Twee monniken, een oude en een jonge, behoorden tot een hele strenge orde. Als ze met een vrouw zouden praten of, erger nog, een vrouw zouden aanraken, zouden ze uit de orde worden gestoten en daarmee zou het gezichtsverlies voor de monniken onvoorstelbaar groot zijn. De twee monniken lopen door een heuvelachtig bosrijk land van dorp tot dorp, en zwijgen terwijl ze wandelen. De jonge monnik is blij dat hij met de oude monnik op pad mag, want hij heeft een groot respect voor hem. Op een gegeven moment komen ze in een dal aan bij een riviertje en daar staat een oude vrouw.
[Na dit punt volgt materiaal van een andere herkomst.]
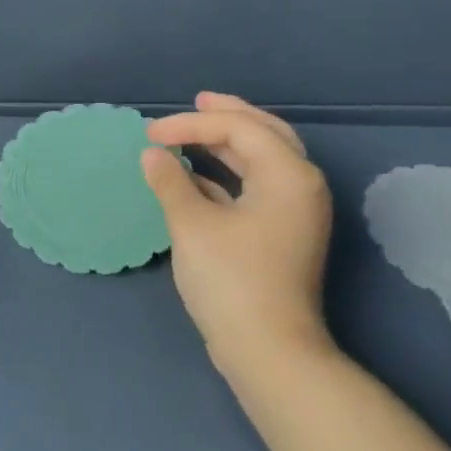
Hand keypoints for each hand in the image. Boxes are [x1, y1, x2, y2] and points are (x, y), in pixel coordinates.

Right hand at [140, 94, 334, 378]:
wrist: (268, 349)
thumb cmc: (231, 280)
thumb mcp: (192, 225)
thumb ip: (170, 182)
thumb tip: (152, 155)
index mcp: (288, 175)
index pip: (239, 129)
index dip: (191, 124)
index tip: (149, 134)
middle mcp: (301, 185)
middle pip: (264, 134)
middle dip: (226, 116)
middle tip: (195, 100)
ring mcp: (295, 211)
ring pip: (262, 161)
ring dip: (226, 144)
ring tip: (194, 132)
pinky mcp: (282, 234)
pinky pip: (256, 186)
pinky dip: (228, 174)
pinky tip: (198, 177)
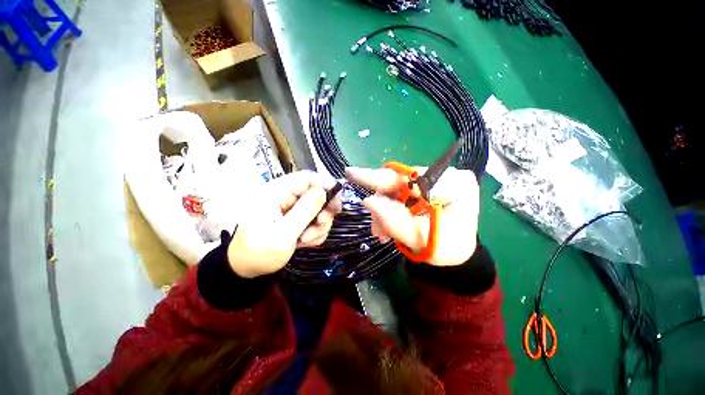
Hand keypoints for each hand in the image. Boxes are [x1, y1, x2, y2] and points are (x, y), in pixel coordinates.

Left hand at [227, 171, 336, 277]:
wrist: (246, 269)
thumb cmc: (259, 253)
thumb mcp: (283, 235)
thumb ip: (304, 211)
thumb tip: (323, 191)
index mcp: (276, 193)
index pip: (306, 178)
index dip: (325, 186)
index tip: (338, 202)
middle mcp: (285, 196)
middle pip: (316, 194)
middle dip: (323, 212)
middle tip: (321, 226)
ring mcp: (291, 208)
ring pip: (317, 208)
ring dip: (318, 225)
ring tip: (306, 241)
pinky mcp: (295, 217)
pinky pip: (314, 219)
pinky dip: (314, 231)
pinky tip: (304, 242)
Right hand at [346, 166, 479, 266]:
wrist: (456, 254)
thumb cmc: (448, 249)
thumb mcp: (422, 239)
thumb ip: (395, 221)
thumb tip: (368, 201)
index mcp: (454, 183)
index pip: (410, 175)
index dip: (380, 178)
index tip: (352, 174)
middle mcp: (443, 176)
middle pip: (399, 182)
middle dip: (382, 204)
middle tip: (376, 229)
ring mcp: (432, 181)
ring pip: (395, 190)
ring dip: (384, 212)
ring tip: (383, 234)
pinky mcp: (423, 188)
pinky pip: (398, 195)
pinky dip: (389, 211)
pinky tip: (388, 228)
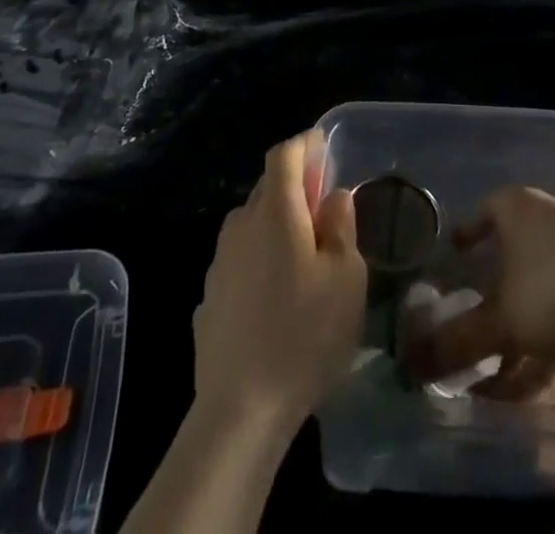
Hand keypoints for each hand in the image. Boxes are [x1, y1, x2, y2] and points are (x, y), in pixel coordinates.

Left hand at [192, 131, 366, 436]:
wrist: (240, 410)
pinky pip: (240, 260)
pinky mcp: (209, 297)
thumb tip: (334, 197)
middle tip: (324, 208)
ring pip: (251, 225)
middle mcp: (240, 225)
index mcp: (274, 211)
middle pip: (266, 188)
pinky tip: (276, 296)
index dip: (304, 144)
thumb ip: (341, 227)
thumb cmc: (304, 335)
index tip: (323, 146)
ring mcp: (219, 262)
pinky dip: (260, 260)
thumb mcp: (345, 278)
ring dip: (276, 225)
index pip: (283, 155)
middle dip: (295, 187)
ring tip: (303, 256)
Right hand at [405, 186, 554, 397]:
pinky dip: (539, 346)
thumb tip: (407, 364)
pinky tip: (522, 388)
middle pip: (508, 255)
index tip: (450, 257)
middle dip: (486, 294)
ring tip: (487, 374)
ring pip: (533, 291)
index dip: (465, 234)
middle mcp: (546, 220)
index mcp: (518, 208)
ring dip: (511, 332)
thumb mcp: (501, 320)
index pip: (482, 211)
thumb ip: (455, 342)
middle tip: (463, 320)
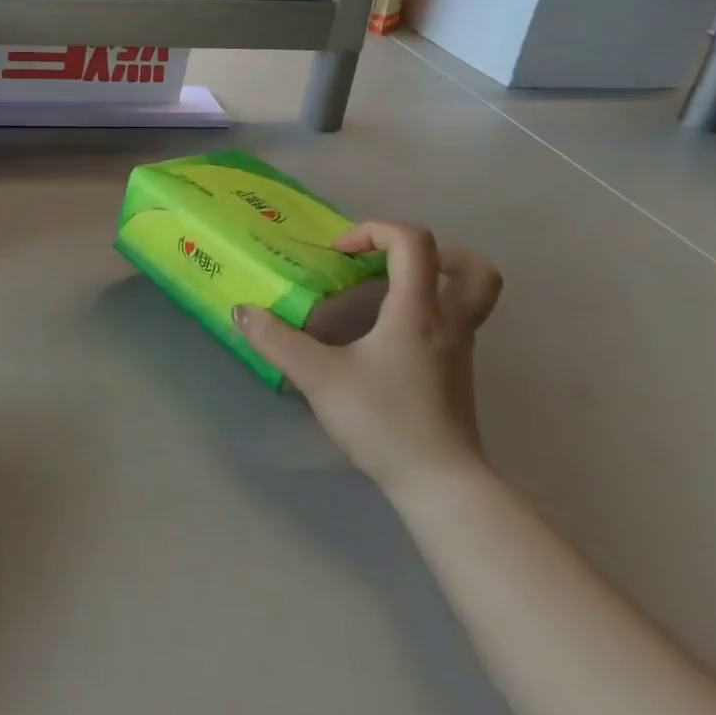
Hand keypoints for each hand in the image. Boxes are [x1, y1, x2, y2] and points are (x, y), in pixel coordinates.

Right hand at [234, 222, 502, 498]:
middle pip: (471, 266)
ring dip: (437, 279)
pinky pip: (457, 323)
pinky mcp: (459, 374)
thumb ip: (276, 341)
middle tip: (390, 261)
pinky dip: (430, 311)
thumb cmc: (383, 420)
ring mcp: (461, 350)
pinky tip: (390, 335)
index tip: (340, 253)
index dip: (374, 231)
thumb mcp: (318, 377)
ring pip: (473, 296)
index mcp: (417, 310)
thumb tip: (242, 311)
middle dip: (433, 251)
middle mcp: (449, 322)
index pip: (413, 242)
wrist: (440, 483)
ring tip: (392, 291)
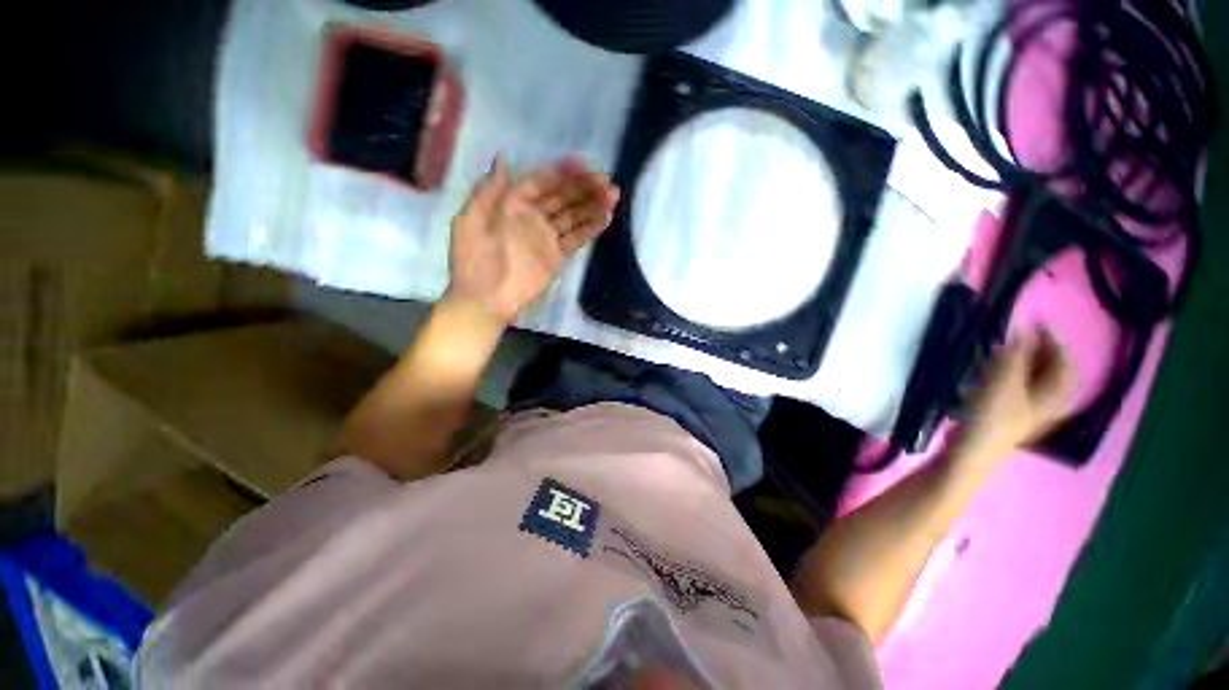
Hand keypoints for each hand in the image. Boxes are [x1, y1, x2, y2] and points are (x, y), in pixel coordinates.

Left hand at [447, 154, 619, 323]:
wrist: (486, 300)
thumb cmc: (474, 261)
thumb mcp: (471, 221)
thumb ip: (488, 191)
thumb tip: (502, 159)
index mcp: (512, 204)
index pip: (541, 182)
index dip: (561, 172)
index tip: (583, 163)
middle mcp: (533, 217)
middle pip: (562, 197)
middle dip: (584, 187)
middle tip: (606, 180)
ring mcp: (547, 238)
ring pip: (574, 216)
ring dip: (593, 205)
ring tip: (613, 195)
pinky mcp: (558, 257)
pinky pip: (577, 239)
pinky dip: (591, 229)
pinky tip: (606, 217)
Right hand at [959, 326, 1076, 458]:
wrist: (970, 453)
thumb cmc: (991, 419)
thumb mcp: (1003, 384)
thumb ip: (1013, 357)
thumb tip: (1020, 331)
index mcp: (1050, 395)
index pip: (1064, 364)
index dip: (1054, 341)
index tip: (1037, 321)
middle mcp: (1044, 403)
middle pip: (1052, 373)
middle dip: (1041, 351)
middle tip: (1023, 333)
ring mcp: (1024, 411)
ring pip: (1033, 381)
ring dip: (1024, 362)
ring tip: (1007, 348)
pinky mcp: (1004, 415)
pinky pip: (1016, 387)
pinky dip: (1009, 373)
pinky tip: (993, 370)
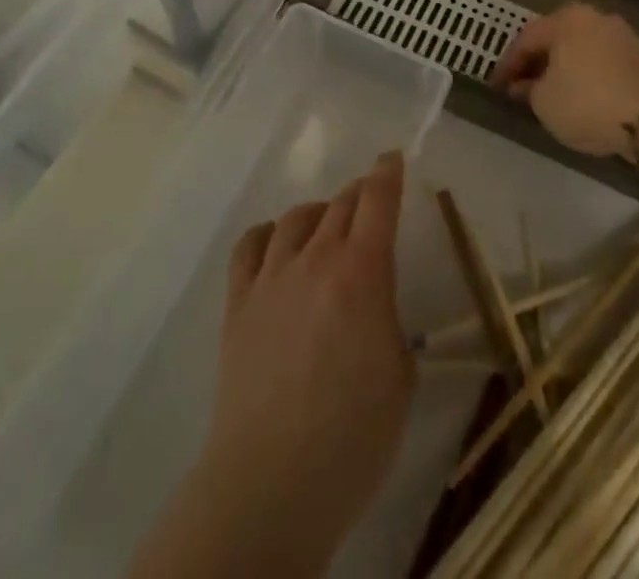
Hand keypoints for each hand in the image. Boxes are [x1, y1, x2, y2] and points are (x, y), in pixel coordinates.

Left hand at [132, 153, 414, 577]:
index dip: (387, 174)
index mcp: (362, 272)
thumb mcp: (399, 377)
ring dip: (317, 212)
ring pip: (295, 219)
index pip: (377, 202)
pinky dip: (267, 234)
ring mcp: (271, 277)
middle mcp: (315, 259)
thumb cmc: (353, 437)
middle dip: (359, 194)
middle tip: (369, 197)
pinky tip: (275, 243)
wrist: (272, 480)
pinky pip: (250, 246)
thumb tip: (375, 312)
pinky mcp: (239, 302)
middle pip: (339, 205)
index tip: (392, 159)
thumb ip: (389, 325)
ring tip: (325, 223)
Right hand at [491, 4, 638, 159]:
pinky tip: (580, 96)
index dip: (508, 65)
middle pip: (555, 40)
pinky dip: (586, 75)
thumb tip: (524, 85)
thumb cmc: (587, 101)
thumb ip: (528, 89)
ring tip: (550, 94)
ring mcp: (621, 35)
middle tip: (522, 86)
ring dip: (563, 69)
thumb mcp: (544, 101)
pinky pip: (600, 62)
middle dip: (537, 63)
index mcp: (565, 18)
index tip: (496, 86)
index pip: (526, 39)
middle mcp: (593, 17)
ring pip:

Zij zegt: “Ik heb jullie hulp nodig, ik moet naar de overkant van de rivier, maar kan er alleen niet doorheen.” De oude monnik bedenkt zich geen twee keer en zegt tegen de oude vrouw dat hij
haar graag helpt. Hij pakt haar op, legt haar over zijn schouder, waadt door het water naar de overkant en zet de oude vrouw daar weer neer op
haar beide benen. De oude vrouw is dankbaar, glimlacht vriendelijk en vervolgt haar eigen weg. Ook de twee monniken vervolgen hun pad. De jonge monnik is nogal ontdaan van wat hij heeft gezien en meegemaakt, maar durft de oude man niets te vragen. Pas na drie dagen spreekt hij de oude monnik voorzichtig aan: “Het spijt me dat ik u aanspreek, maar ik loop al dagen met dezelfde vraag rond.” “Vraag wat je wilt vragen”, zegt de oude monnik. De jonge monnik raapt al zijn moed bij elkaar en zegt: “Waarom heeft u alle regels doorbroken? U zult worden uitgestoten uit onze gemeenschap. Waarom heeft u met die oude vrouw gesproken en waarom heeft u haar zelfs aangeraakt? U weet toch wat de consequenties zijn?”De oude monnik antwoordt: “Ik heb die oude vrouw bij de rivier achter gelaten, jij draagt haar nu al drie dagen met je mee.”